As the world slowly comes out of the pandemic, a number of policy questions arise: was state intervention sufficient? Were the instruments appropriate? Has the level-playing field been altered by the uneven capacity of states to dip into their own pockets? Would a European coordinated strategy have been more appropriate?
Our panel's aim is twofold: first, to evaluate what happened during the pandemic, taking stock of the effectiveness of the state aid measures and the competition tools used to respond to and manage the crisis; second, to assess whether any policy changes are necessary to upgrade the toolkit for the next crisis to come.
Meet our speakers and chair
Natura Gracia is a partner in the Linklaters Antitrust & Foreign Investment group qualified in Spain and England and Wales. She has over 15 years of experience as a competition lawyer. In addition to her extensive experience in general competition law (particularly behavioural matters and merger control) she specialises in state aid, subsidies, utility regulation and public procurement; her practice also includes contentious EU matters.

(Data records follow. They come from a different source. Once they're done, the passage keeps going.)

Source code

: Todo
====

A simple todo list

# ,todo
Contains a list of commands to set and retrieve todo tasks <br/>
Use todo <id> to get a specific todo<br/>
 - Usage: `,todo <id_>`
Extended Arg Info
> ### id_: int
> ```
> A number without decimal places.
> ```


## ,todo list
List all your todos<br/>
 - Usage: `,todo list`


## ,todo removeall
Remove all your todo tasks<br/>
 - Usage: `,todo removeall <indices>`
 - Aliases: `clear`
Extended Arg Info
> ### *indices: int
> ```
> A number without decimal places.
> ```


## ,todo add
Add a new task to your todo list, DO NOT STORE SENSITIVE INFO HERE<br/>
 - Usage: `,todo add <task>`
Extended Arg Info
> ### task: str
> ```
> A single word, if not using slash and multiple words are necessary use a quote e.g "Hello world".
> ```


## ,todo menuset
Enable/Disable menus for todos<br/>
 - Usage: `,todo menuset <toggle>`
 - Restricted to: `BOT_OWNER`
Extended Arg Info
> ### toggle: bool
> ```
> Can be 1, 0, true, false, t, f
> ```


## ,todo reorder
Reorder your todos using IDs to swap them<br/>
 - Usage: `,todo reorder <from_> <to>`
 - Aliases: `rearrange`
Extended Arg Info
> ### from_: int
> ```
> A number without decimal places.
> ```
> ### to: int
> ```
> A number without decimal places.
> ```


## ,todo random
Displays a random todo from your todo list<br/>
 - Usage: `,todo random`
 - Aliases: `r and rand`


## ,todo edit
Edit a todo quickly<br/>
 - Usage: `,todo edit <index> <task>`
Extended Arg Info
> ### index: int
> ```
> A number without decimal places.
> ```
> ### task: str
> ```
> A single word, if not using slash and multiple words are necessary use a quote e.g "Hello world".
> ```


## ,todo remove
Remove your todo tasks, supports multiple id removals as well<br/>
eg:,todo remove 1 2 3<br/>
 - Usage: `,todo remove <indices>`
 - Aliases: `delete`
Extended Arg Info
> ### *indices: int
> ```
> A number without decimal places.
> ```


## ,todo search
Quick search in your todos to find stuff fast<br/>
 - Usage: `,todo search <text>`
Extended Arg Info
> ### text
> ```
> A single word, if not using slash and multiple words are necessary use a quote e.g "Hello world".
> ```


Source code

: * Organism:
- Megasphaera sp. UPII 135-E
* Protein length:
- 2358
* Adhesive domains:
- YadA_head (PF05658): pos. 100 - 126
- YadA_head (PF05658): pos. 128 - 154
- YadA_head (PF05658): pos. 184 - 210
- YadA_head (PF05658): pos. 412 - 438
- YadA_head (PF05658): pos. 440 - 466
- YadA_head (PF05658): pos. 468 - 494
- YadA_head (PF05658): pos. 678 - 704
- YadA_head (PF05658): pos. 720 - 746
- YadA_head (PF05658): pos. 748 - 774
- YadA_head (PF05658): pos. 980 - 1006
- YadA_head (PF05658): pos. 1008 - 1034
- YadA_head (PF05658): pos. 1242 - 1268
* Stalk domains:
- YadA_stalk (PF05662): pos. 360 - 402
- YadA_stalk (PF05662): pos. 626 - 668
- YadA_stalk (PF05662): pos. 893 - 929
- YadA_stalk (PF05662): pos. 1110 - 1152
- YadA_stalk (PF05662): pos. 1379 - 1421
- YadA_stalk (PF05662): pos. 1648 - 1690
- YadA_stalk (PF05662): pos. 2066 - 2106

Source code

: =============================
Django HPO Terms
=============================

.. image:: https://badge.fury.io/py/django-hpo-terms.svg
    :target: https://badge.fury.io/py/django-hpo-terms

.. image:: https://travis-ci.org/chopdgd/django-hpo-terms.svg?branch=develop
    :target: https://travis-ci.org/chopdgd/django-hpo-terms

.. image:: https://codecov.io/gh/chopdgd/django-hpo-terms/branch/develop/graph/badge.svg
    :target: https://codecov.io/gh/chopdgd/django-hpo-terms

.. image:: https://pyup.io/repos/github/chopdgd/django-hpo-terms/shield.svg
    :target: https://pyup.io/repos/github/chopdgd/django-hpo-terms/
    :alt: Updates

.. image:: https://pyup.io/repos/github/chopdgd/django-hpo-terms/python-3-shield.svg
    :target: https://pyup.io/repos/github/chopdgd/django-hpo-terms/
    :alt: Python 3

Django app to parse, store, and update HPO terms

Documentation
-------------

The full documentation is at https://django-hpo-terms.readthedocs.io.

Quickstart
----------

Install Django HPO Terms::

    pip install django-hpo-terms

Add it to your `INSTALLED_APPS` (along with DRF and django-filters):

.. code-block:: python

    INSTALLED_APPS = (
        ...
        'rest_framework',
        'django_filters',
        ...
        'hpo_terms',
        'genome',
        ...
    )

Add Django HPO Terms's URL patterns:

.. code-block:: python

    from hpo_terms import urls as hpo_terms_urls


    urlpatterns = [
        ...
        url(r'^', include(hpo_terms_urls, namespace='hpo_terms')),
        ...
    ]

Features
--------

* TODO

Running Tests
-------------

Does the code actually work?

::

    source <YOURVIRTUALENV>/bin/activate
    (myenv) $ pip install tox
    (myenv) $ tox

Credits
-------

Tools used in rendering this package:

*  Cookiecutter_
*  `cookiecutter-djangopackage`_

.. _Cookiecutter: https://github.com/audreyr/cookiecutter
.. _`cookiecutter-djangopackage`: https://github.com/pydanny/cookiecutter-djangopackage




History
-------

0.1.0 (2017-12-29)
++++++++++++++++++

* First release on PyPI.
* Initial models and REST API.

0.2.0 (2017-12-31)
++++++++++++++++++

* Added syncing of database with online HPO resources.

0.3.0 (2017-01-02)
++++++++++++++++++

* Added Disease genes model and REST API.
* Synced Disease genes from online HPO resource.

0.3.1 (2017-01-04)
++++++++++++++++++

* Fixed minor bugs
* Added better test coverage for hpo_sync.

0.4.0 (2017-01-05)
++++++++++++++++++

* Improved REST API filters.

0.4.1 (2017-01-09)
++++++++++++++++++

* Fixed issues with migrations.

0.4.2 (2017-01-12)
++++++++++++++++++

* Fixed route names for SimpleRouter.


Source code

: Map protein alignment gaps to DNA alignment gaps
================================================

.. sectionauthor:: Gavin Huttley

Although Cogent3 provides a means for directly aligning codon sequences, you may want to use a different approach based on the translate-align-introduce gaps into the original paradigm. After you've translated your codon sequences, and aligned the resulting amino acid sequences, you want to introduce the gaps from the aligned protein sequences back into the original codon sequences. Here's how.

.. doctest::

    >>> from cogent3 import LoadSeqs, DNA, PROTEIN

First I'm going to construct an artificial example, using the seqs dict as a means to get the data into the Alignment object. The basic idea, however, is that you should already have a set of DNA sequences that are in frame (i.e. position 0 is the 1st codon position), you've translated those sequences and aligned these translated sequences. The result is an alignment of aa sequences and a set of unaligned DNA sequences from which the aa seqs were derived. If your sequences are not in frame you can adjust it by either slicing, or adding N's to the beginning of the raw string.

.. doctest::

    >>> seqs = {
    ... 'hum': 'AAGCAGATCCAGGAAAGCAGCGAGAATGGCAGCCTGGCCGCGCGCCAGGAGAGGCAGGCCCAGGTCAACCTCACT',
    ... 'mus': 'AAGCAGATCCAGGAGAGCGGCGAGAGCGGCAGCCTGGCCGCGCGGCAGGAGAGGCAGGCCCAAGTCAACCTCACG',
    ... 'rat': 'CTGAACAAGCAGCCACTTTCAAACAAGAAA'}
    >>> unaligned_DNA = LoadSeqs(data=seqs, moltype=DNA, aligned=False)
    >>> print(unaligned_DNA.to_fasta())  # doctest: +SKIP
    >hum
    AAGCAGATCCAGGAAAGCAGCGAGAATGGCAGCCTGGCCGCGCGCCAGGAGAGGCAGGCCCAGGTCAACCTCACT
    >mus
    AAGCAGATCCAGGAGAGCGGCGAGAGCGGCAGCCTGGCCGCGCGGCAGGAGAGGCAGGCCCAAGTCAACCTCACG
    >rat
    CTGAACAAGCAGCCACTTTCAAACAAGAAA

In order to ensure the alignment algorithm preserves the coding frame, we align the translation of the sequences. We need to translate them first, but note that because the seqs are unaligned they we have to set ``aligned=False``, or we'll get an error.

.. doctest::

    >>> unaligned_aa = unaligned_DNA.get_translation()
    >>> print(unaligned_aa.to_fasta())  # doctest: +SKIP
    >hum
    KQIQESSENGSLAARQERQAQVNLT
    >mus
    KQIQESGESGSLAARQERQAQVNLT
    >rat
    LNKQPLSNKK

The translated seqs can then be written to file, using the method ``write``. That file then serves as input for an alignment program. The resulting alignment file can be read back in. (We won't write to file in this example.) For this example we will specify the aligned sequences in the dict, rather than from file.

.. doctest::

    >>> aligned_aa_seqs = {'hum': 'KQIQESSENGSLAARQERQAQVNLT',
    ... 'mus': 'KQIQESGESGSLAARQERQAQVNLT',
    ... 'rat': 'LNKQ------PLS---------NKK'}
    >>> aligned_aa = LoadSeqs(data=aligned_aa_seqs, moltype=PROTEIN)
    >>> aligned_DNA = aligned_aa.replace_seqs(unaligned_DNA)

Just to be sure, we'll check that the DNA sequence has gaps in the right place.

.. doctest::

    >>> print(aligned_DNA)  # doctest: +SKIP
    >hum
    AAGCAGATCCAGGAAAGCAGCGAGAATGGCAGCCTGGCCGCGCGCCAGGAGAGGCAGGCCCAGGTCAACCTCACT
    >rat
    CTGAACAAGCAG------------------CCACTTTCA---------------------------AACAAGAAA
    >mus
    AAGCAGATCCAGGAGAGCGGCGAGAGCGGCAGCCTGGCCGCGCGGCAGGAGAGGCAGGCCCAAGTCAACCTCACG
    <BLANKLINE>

Natura has advised clients across diverse industry sectors with particular expertise in the energy, water, and transport sectors, as well as advising clients in the pharmaceutical and financial services sectors.
Roberto Alimonti is an expert in competition economics with over 10 years of professional experience, and has significant expertise in state aid and quantification of follow-on antitrust damages. He has acquired a strong reputation for his work on a number of high-profile cases on behalf of private and public sector clients, including competition authorities and sector regulators. These range from cartel and abuse of dominance cases to state aid, litigation and mergers. Roberto works as a Principal at Oxera. He previously worked for one of the Big Four consulting firms in London and at the UK Office of Fair Trading.
Ruben Lapa Maximiano is a Regional Manager and Senior Competition Expert at the OECD in Paris since 2014 and a lecturer at Lille Catholic University since 2015. At the OECD he is responsible for the work on competition policy in Asia Pacific region and coordinates the work on the role of competition policy for the Covid-19 crisis and recovery at the OECD. Before joining the OECD, Mr. Maximiano worked at the European Commission for nearly 5 years, having worked mostly on merger control in a number of sectors and been a part of the Financial Crisis Task Force where he worked on a number of state aid cases in the banking sector.
Angelo Martelli (@angelo_martelli) is Assistant Professor in European and International Political Economy in the European Institute at the London School of Economics and Political Science (LSE). He worked as a Consultant for the Jobs Group of the World Bank, as a Policy Fellow for the Open Innovation Team of the UK Cabinet Office and HM Treasury and as a Technical Expert for the IMF.
More about this event
This event is part of the LSE Festival: How Do We Get to a Post-COVID World? running from Monday 13 to Saturday 18 June 2022, with a series of events exploring the practical steps we could be taking to shape a better world.
The LSE European Institute (@LSEEI) at LSE is a centre for research and graduate teaching on the processes of integration and fragmentation within Europe. In the most recent national Research Excellence Framework (REF 2014) the Institute was ranked first for research in its sector.